WHAT TO WORK ON - Rename "Ranking" to "Leaderboard" in the stretch from the line containing "Depth EDITION 13" through the line containing "SQUARE GARDEN LIVE", and write out only those lines again, with everything else unchanged.

"""

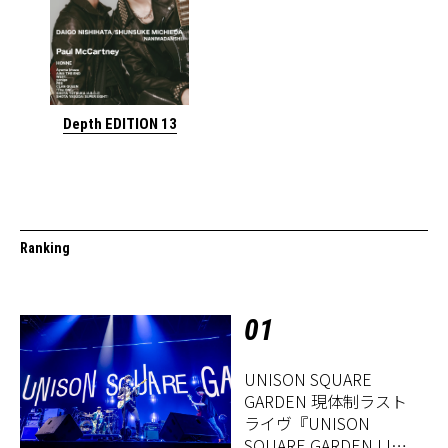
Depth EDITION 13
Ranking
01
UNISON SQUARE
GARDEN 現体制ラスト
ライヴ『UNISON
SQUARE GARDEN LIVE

"""
"""

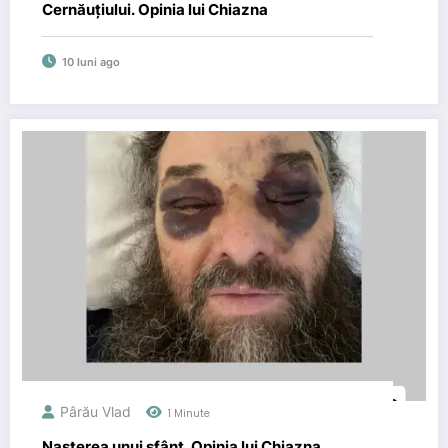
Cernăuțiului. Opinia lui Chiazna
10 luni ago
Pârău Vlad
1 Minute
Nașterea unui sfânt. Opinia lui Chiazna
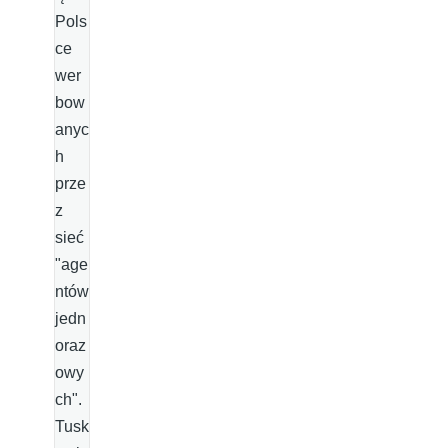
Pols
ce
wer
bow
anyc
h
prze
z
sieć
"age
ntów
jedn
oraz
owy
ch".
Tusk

"""
"""

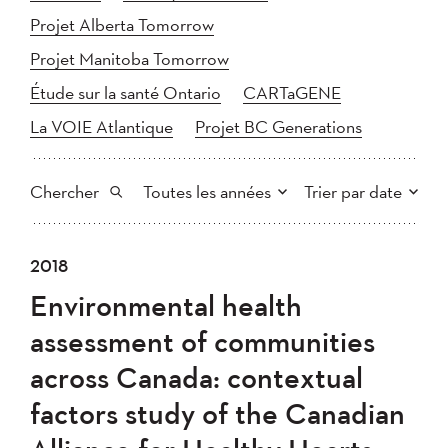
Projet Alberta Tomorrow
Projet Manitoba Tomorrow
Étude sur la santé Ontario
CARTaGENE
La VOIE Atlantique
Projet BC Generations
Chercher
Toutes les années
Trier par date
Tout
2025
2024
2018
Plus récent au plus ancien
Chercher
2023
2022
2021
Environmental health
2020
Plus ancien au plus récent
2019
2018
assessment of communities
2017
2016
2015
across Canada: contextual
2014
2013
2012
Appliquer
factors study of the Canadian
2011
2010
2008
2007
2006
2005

"""

YOUR SOLUTION -
Depth EDITION 13
Leaderboard
01
UNISON SQUARE
GARDEN 現体制ラスト
ライヴ『UNISON
SQUARE GARDEN LIVE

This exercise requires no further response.